Regardless of the biological accuracy of the simile, it is safe to infer from the title that I am wheezy.
I am wheezy. Still. Puffed. Huffed. Out of breath.
Why, one might very well want to inquire, am I so short of breath? The answer can be summed up in 5 words:
Teachers versus Students Indoor Soccer
We teachers put on a brave front but alas (for my part anyway) were too unfit and uncoordinated to stand much of a chance. (Although I must say a couple of the teachers seemed to be pretty capable). I was exhausted after about 5 minutes of running around and the younguns didn't seem remotely puffed.
The humilating thing is it wasn't even a student soccer team. It was just a bunch of Year 10 students from one fo my classes that wanted to play against their teachers. They bested us with their advanced run-around-and-not-get-exhausted young person skills.

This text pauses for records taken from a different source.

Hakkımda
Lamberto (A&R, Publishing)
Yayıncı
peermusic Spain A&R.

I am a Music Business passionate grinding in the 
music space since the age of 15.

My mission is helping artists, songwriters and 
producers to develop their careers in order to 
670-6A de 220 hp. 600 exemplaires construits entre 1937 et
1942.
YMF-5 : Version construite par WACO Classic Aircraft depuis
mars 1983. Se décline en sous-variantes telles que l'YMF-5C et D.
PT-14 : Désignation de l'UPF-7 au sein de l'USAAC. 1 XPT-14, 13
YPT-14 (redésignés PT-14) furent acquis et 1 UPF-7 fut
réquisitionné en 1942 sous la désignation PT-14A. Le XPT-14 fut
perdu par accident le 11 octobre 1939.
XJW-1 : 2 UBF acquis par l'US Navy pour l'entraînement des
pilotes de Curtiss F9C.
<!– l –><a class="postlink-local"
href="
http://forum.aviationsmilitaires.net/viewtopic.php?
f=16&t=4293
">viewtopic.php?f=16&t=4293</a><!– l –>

I really must start exercising these holidays. I do not think that it is right to be quite so slobbishly unfit as I seem to be. Uh well. Maybe I challenge them to a teacher versus student spelling bee or scrabble game. I could probably win one of those. I've seen their spelling.

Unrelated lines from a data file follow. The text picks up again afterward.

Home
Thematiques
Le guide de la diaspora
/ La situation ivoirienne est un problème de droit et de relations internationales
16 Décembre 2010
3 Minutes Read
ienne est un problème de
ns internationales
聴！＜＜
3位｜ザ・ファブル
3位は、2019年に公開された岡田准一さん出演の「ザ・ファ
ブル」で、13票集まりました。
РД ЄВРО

* "since the dawn of time" has recently become one of my favourite phrases. It comes from an amusing, although completely and utterly wrong, exam answer I had to mark a while ago. The students had to analyse a Cereal Ad for Hubbard's Good as Gold Cereal. There was a picture of Dick Hubbard's dog which was just there for the 'unexpected' humour value and to show what a nice family man Dick Hubbard is because he has a dog**. When answering the first question as to why the picture of Dick's dog was included in the ad, the student answer thusly:
"Since the dawn of time dog has been man's best friend. But now times have changed and cereal has replaced the dog as man's new best friend." (Note spelling errors have been corrected for the purposes of readability).
** Owning a dog does for a cereal magnate what kissing babies does for a politician. I wonder now if Hubbard will have to snog a pooch as part of his campaign for Mayor? Pretty terrifying prospect for the canine I should imagine.